« Je l’entends dans mes rêves, il me dit que je passe devant lui sans le voir. Je l’ai cherché partout en pensant que j’allais le retrouver vivant, mais je ne sais rien de ce qui lui est arrivé. » Un vent sec et tenace accompagne la voix posée d’Adelina García Mendoza. Elle parcourt lentement le vaste terrain qui a été un lieu d’enterrement clandestin de l’armée pendant la décennie 1980.
D’un geste doux, l’élégante femme de 63 ans, cheveux longs et sombres tressés, indique une minuscule stèle en craie blanche plantée sur un monceau de terre recouvert de cailloux, sur laquelle est écrit « Zósimo Tenorio Prado ». Le nom de son époux. « Arrêté le 1ᵉʳ décembre 1983 ». Au-dessous, cette inscription : « Desaparecido hasta hoy » (« disparu jusqu’à aujourd’hui »).
Autour d’elle, d’autres petites stèles et des croix éparses se dressent à l’emplacement d’anciennes fosses communes. Autrefois, l’endroit servait de camp d’entraînement à la base militaire 51, plus connue sous le nom de Los Cabitos, « les petits soldats ». « Un lieu sinistre où l’on torturait et faisait disparaître des corps pendant l’époque de la violence », explique pudiquement Adelina García Mendoza, pour évoquer le conflit armé interne qui a déchiré le Pérou entre 1980 et 2000 et fait près de 70 000 morts et 22 295 disparus, dont presque la moitié dans la région d’Ayacucho.

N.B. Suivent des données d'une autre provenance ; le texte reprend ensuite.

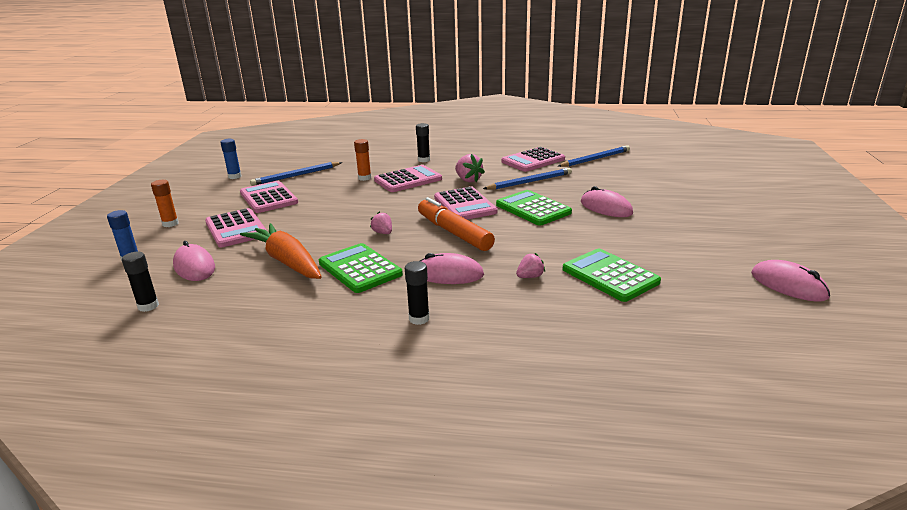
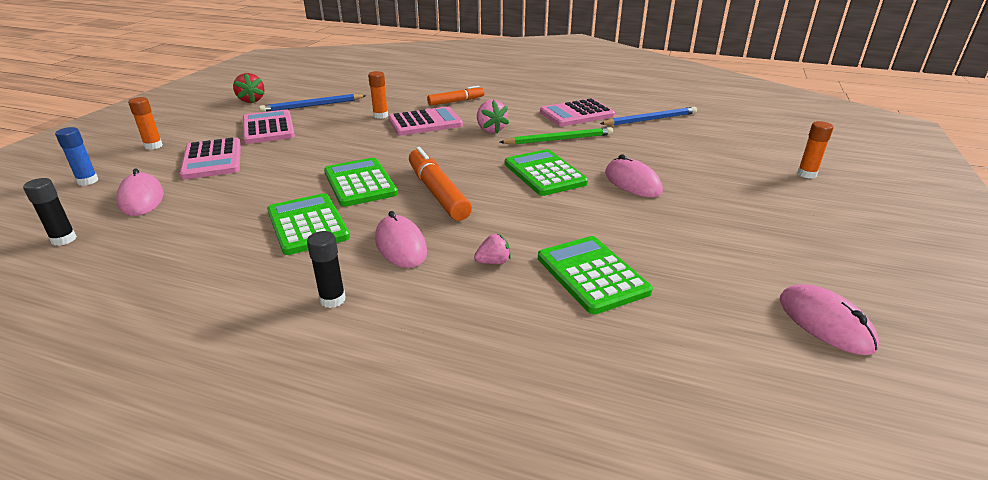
camera: 10 degrees right, 5 degrees up
blue glue stick [220,139,241,179] -> red strawberry [233,73,265,103]
orange carrot [240,223,322,279] -> none
pink strawberry [370,212,392,234] -> green calculator [324,158,398,207]
black glue stick [416,123,430,162] -> orange marker [427,86,484,106]
pink mouse [420,253,484,284] -> pink mouse turned 45 degrees clockwise [375,211,427,268]
pink calculator [434,187,498,220] -> none
blue pencil [483,168,572,190] -> green pencil [499,127,613,145]
none -> orange glue stick [797,121,833,179]

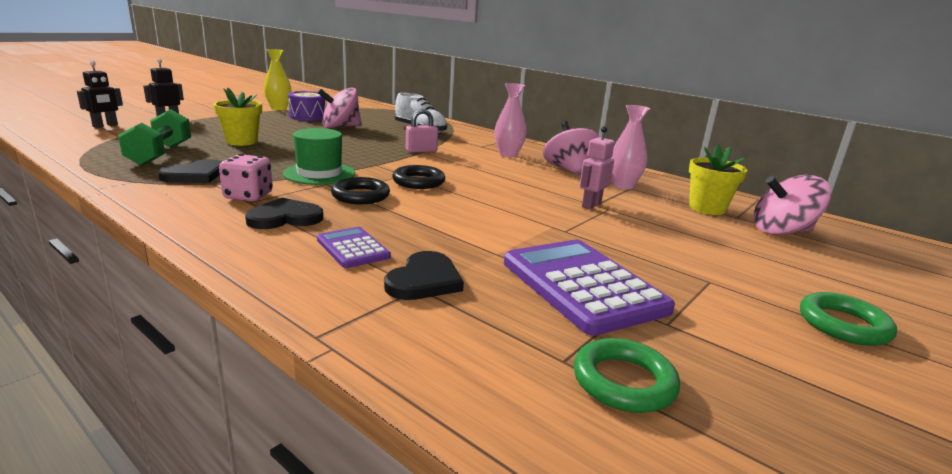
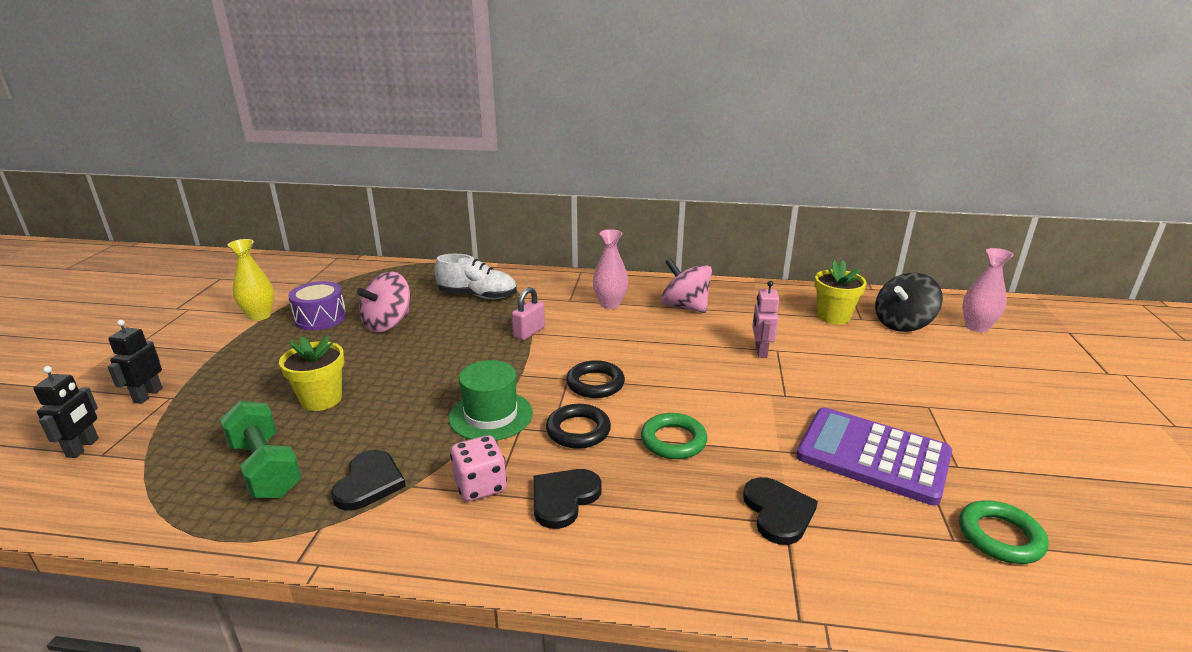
camera: 30 degrees left, 5 degrees up
purple calculator [317,227,391,268] -> none
pink vase [611,105,650,190] -> pink vase moved to [962,248,1013,332]
pink spinning top [754,175,831,235] -> black spinning top [875,273,943,332]
green ring [800,292,897,346] -> green ring moved to [641,413,707,459]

« On m’a fait passer pour folle »
La caserne, aux abords de la ville d’Ayacucho, nichée dans les Andes, dans le sud du pays, et épicentre du conflit, a été un centre d’opération névralgique de l’appareil militaire dans sa lutte contre le groupe maoïste du Sentier lumineux qui, en 1980, avait déclaré la « guerre populaire » à l’Etat. Los Cabitos est devenu un lieu de torture, de détention, d’exécutions extrajudiciaires et de disparitions forcées de présumés « terroristes ». De 1983, année du déploiement de l’armée à Ayacucho, à 1992, au moins 500 personnes y auraient disparu. Seule une centaine a été retrouvée.
Aujourd’hui, le bâtiment existe toujours : des blocs de béton, au milieu d’herbes desséchées. Sur le terrain vague jouxtant l’installation flanquée en contrebas de l’aéroport régional, et grignoté par de modestes maisons, des dizaines d’ouvriers se pressent pour transformer le lieu en « sanctuaire de la mémoire ». L’Etat a lancé sa construction en 2022, à la suite des demandes de familles de disparus de disposer d’un lieu de recueillement. Il devrait ouvrir ses portes en juillet 2024.
C’est une nuit de décembre 1983 que le mari d’Adelina García Mendoza a été arrêté. Assise dans le patio de sa maison, au milieu des géraniums et des bougainvilliers, elle se souvient avec précision des coups tambourinés à la porte qui les ont surpris au moment du coucher. Le couple vient d’achever une commande dans leur atelier de charpente métallique, au sein de la maison. A l’époque, Zósimo Tenorio Prado, qui avait suivi des cours à la faculté pour devenir ingénieur agronome, avait décidé de mettre en pause ses études.